If this is more reflection than you wanted on a Monday, focus your efforts instead on today’s typo. A search for Sate Univ* brings up 50 entries in the OhioLINK database and 877 in WorldCat. Not all are for the exact phrase (although you will find stand-alone “sate” errors with this search), and not all are actually typos.

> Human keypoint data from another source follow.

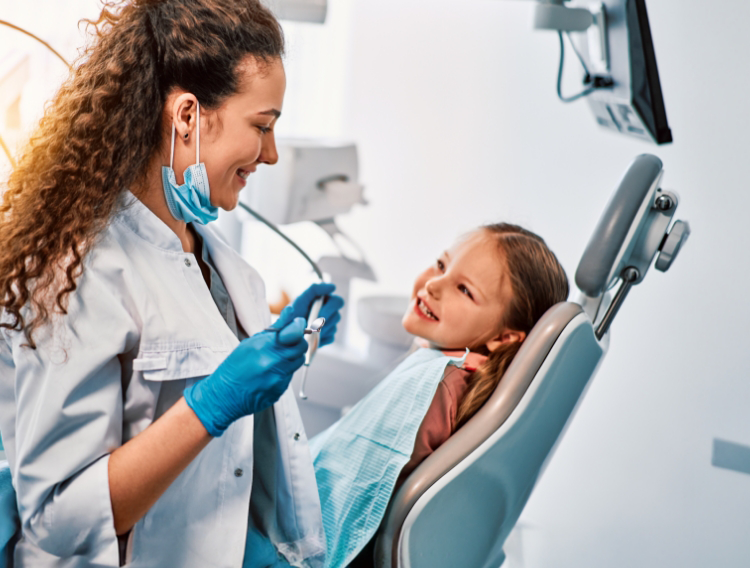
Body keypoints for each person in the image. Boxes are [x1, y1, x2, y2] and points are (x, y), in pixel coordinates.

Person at [0, 0, 344, 565]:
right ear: (187, 116)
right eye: (261, 126)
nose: (273, 153)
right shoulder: (74, 271)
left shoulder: (210, 254)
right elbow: (56, 521)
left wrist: (278, 348)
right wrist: (209, 405)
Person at [311, 224, 568, 568]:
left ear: (505, 339)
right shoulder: (447, 371)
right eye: (442, 265)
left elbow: (360, 486)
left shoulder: (436, 384)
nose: (434, 284)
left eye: (464, 289)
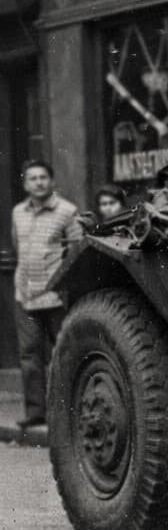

(Bullet hole in Don Drumm’s Solar Totem sculpture caused by a .30-06 round fired by the Ohio National Guard at Kent State on May 4, 1970, by M. Stewart, from Wikimedia Commons)

Deb Kulczak

Friday, May 1, 2015

Anglel* (for Angel* or Angle*)

A friend has requested a favor of me that I might literally be one of the very few people on Earth capable of granting. She wants to borrow a book that I happen to own for scanning and then sending overseas to be published in a new foreign-language edition. (This book is currently out of print, unavailable online, and only held by two libraries in WorldCat.) She called me her "angel in distress." Which is really sweet, of course, and would seem to be yet another case of "conflated idiom": that is, "damsel in distress" (her) + "angel in disguise" (me). We found 18 examples of Anglel* in OhioLINK, and 361 in WorldCat. Most were typos for names like Angelika or Los Angeles, although a few of them were for titles in a children's series about math−for example, Sir Cumference and the Great Knight of Angleland (2001) by Cindy Neuschwander. Be an angel and save the day by correcting this typo in your own catalog of books today.

(Piscator Bible, Apocalypse Angel with book, from Wikimedia Commons.)